Extrait du texte =
*-*-*

Élisabeth, née le 2 avril 1546, mariée en 1559 à Philippe II.
Claude, née le 12 novembre 1547, mariée à Charles III, duc de Lorraine, le 5 février 1558.
Charles-Maximilien, né le 27 juin 1550, duc d'Angoulême, puis d'Orléans, puis roi à la mort de François II, son frère. Mort le 30 mai 1574.
Édouard-Alexandre, né le 10 septembre 1551, duc d'Anjou, de Poitiers, puis duc d'Angoulême, puis duc d'Orléans, et qui reçut à sa confirmation le nom d'Henri, depuis duc d'Anjou, puis roi à la mort de Charles IX, son frère.
Marguerite, née le 14 mai 1553, et qui épousa en 1572 le roi de Navarre, Henri de Bourbon.

*-*-*

Données fournies =
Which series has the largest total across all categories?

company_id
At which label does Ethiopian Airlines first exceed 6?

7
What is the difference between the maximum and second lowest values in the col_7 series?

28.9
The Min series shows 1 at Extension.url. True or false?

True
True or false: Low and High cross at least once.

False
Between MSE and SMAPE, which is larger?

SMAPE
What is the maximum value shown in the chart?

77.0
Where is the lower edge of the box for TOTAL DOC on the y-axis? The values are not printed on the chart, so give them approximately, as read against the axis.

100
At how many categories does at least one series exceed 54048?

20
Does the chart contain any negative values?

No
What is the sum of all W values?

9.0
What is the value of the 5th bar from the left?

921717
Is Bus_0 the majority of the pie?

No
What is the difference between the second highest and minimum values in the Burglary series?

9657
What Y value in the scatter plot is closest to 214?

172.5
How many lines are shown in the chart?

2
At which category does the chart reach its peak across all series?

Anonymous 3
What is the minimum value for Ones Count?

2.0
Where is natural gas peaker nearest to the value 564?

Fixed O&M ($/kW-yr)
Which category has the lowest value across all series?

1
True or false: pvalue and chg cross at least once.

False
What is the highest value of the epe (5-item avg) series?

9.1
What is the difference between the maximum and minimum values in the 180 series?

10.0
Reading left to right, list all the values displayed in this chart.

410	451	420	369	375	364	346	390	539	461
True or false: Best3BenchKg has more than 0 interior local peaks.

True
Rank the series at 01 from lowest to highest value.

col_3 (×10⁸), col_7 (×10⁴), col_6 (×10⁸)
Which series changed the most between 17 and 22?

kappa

*-*-*

Travail demandé =
Prélevez dans l'extrait, sans rien y changer, le passage qui commence par « Élisabeth, née le » et se poursuit jusqu'à « 5 février 1558. ». Le matériel fourni n'a aucun rapport avec l'extrait.

Réponse =
Élisabeth, née le 2 avril 1546, mariée en 1559 à Philippe II.
Claude, née le 12 novembre 1547, mariée à Charles III, duc de Lorraine, le 5 février 1558.